# REQUIRED WORK:
Using the entries below, transcribe exactly the line containing "X116840000Y-38100000D03*" and each line that follows it to the end.

# THE INPUT:
+---+

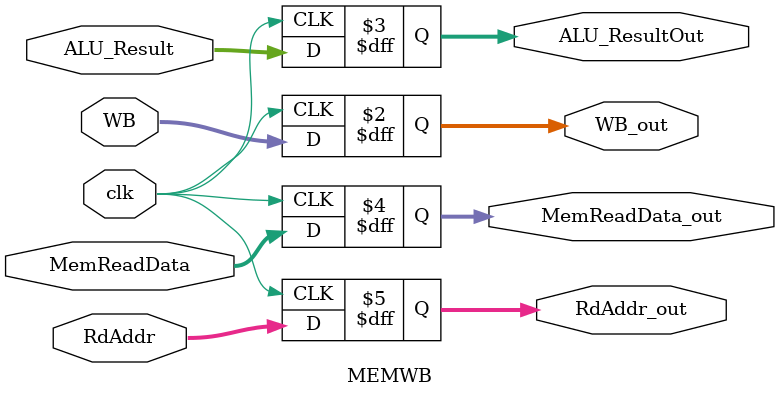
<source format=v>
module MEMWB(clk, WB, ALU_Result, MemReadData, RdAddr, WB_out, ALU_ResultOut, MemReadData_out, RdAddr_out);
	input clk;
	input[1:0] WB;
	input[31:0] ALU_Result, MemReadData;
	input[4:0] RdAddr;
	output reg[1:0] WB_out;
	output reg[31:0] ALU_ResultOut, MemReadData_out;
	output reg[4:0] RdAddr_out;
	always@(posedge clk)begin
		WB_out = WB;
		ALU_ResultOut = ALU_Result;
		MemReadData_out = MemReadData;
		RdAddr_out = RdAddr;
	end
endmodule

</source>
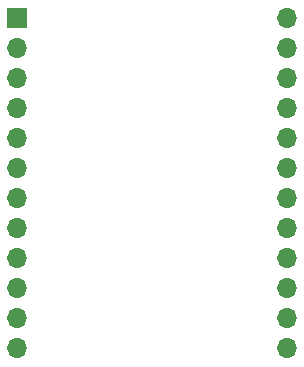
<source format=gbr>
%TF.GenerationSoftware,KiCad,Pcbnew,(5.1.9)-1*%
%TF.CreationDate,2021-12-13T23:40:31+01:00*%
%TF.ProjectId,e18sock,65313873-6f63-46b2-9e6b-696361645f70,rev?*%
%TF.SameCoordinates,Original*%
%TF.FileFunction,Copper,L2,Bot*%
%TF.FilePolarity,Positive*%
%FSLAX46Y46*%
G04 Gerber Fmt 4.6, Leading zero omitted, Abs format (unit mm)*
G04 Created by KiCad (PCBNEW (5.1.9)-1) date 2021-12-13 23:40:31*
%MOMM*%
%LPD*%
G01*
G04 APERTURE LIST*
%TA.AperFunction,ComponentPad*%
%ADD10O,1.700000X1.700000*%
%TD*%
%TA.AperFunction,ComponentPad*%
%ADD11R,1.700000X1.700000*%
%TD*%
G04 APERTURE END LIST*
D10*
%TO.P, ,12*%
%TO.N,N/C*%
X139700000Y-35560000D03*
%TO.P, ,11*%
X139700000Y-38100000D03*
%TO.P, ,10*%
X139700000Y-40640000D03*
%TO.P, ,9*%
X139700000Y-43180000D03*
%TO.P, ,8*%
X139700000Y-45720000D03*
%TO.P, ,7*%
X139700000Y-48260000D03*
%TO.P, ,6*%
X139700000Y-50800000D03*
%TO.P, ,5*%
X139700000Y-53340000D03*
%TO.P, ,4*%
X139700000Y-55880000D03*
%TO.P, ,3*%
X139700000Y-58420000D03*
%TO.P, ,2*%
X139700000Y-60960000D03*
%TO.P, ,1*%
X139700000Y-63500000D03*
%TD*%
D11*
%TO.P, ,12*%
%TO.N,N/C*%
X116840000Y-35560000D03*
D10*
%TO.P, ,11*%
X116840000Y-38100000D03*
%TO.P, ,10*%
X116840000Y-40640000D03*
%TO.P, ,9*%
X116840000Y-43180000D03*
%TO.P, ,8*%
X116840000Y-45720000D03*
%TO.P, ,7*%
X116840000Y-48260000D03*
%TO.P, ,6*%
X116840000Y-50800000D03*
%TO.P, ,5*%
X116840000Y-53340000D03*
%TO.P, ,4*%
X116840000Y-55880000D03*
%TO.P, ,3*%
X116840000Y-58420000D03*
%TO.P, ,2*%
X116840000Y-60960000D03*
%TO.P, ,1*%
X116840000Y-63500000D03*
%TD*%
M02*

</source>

+---+

# PROBLEM SOLUTION:
X116840000Y-38100000D03*
%TO.P, ,10*%
X116840000Y-40640000D03*
%TO.P, ,9*%
X116840000Y-43180000D03*
%TO.P, ,8*%
X116840000Y-45720000D03*
%TO.P, ,7*%
X116840000Y-48260000D03*
%TO.P, ,6*%
X116840000Y-50800000D03*
%TO.P, ,5*%
X116840000Y-53340000D03*
%TO.P, ,4*%
X116840000Y-55880000D03*
%TO.P, ,3*%
X116840000Y-58420000D03*
%TO.P, ,2*%
X116840000Y-60960000D03*
%TO.P, ,1*%
X116840000Y-63500000D03*
%TD*%
M02*

</source>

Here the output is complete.